To investigate the cellular and molecular characteristics of PB-MKs, we performed high-quality scRNA sequencing and analysis of manually picked CD41⁺ cells from PB. Notably, we identified two distinct subpopulations within PB-MKs: platelet-generating MKs (pMKs) (~15%) and immune MKs (iMKs) (~85%), with no detectable polyploidization and hematopoietic stem cell (HSC)-niche MKs typically found in bone marrow. The transcriptomic profile of hypoploid PB-pMKs (2N-4N) exhibited an unexpectedly high-level expression of platelet production signature compared to BM-MKs of the same ploidy. Developmental trajectory and regulatory gene network analysis revealed that the PB-pMKswere in a more mature state than their BM counterparts (BM-pMKs). Additionally, PB-MKs showed higher expression of genes associated with initiation of platelet generation (NFE2, STAT3, and ESAM), while BM-pMKs expressed genes involved in cytoskeleton extension (RUNX1, TUBB1, and MYL9). Real-time monitoring of in vitro MK culture demonstrated that proplatelet formation in PB-MKs occurs significantly earlier than that in BM-MKs (7.45±3.38 hours vs. 30.47±13.66 hours), indicating their potential in emergency response to bleeding.

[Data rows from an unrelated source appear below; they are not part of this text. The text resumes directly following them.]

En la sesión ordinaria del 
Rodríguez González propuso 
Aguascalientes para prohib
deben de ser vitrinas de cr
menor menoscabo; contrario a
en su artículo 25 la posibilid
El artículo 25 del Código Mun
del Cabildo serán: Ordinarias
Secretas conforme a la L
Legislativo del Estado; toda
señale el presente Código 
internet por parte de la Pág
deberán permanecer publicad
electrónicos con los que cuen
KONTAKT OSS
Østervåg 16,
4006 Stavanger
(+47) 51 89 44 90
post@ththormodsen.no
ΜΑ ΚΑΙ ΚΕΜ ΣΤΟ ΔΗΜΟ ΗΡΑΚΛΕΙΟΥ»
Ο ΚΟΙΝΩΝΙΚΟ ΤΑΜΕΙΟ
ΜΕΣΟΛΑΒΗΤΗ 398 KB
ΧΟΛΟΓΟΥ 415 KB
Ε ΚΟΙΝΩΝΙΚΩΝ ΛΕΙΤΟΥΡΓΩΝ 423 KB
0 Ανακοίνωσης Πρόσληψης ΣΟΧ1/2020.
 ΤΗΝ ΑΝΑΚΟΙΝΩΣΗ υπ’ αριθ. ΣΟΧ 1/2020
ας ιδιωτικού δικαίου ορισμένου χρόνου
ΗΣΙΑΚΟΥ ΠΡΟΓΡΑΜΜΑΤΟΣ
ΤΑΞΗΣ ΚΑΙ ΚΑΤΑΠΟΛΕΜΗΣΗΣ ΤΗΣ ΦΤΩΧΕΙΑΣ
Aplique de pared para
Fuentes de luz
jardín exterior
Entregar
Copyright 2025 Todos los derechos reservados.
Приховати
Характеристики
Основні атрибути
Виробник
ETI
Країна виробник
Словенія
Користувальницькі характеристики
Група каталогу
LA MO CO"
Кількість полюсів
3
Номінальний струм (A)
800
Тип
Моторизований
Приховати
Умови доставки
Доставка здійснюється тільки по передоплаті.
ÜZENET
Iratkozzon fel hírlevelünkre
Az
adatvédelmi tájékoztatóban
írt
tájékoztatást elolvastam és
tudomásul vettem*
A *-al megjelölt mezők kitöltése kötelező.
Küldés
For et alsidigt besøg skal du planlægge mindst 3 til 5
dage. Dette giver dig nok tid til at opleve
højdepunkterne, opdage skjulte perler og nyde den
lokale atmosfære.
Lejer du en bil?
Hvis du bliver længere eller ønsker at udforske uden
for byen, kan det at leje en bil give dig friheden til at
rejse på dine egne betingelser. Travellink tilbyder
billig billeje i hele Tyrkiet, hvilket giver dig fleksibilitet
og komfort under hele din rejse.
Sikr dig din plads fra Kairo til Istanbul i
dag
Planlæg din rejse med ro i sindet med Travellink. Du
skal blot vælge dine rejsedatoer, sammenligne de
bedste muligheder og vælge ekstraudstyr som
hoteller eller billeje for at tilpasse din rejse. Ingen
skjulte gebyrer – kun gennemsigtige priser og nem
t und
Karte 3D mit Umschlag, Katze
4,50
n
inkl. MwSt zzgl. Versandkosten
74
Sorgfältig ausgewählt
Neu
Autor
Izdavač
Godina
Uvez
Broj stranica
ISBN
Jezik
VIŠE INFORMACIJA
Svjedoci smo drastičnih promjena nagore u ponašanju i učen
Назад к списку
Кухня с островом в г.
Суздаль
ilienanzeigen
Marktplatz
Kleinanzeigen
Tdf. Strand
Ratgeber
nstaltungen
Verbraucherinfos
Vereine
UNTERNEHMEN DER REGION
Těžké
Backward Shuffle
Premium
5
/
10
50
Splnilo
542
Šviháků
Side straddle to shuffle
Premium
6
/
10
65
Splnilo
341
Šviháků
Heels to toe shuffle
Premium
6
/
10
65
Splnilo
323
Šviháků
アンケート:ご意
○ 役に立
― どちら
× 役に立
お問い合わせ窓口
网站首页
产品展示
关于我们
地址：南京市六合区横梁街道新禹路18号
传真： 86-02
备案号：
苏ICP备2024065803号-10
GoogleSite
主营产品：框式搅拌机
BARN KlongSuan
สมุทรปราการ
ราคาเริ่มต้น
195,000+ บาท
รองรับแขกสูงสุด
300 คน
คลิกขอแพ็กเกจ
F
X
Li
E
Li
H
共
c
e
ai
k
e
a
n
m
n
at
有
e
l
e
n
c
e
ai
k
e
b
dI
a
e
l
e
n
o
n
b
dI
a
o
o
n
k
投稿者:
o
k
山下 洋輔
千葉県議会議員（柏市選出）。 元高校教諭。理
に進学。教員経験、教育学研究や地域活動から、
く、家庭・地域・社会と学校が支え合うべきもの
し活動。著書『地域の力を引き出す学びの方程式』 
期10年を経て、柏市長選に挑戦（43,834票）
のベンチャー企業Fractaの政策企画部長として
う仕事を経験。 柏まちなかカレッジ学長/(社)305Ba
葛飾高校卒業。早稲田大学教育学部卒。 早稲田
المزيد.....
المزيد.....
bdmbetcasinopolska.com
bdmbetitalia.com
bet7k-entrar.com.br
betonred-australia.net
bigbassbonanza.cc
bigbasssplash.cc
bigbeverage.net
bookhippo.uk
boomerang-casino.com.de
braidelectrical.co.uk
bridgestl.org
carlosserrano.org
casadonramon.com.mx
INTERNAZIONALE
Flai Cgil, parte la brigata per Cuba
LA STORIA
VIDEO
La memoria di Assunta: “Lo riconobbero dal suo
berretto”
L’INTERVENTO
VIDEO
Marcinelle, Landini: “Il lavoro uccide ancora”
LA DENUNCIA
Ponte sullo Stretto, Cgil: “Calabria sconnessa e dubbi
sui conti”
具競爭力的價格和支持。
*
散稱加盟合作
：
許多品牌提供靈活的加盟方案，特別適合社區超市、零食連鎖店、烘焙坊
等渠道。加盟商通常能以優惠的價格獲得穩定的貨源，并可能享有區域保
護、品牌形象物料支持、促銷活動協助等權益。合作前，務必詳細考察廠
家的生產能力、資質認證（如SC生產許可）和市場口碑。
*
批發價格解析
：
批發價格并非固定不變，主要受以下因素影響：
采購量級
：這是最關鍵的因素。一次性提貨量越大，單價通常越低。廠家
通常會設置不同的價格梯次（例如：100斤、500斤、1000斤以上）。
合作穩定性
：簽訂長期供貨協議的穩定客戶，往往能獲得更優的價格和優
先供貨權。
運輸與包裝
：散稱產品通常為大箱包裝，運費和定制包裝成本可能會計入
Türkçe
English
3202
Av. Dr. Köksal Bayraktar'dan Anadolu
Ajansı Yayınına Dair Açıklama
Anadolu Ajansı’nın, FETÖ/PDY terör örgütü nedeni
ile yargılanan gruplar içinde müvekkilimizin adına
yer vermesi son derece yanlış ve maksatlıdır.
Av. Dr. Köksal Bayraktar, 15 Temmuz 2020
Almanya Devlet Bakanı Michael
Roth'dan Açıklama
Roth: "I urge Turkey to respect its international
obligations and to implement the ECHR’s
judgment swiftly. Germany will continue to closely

The predominant component of PB-MKs is the immune MKs (iMK) subpopulation, which can be further subdivided into three distinct sub-clusters by unsupervised clustering. The antigen-presentation iMK-1 and phagocytosis iMK-2 sub-clusters in PB are also present in BM and lung. Notably, a CD3⁺ T-like iMK-3 sub-cluster was uniquely identified in PB but not in BM and lung. The iMK-3 exhibit gene expression signatures associated with cytotoxic T-cell activity and an enhanced interferon response. Examination of isolated single CD41⁺CD3⁺ cells from PB revealed an oval or multilobulated "rose petal" morphology, similar to classical MKs (CD41⁺CD3^-), yet distinct from the round shape of T cells. Furthermore, these cells upregulated CD62P upon thrombin stimulation, a functional characteristic of typical MK. To explore their pathological role, we re-analyzed several sc-RNA public datasets derived from human cohorts with viral (COVID-19, HIV and SFTS) or bacterial (sepsis) infection. Remarkably, PB in these patients contained a significantly expanded CD3⁺ T-like iMKs (>10-fold) compared to that in healthy donors. These PB-iMKs also exhibited increased expression in interferon signaling and cytokine secretion, pointing to a functional role in anti-infection responses.

In summary, our study uncovered MKs as a previously unappreciated component of circulation system. These MKs are biologically and functionally distinct from these in BM and known extramedullary tissues, and may play important roles in emergency response of bleeding and self-defense against pathogen.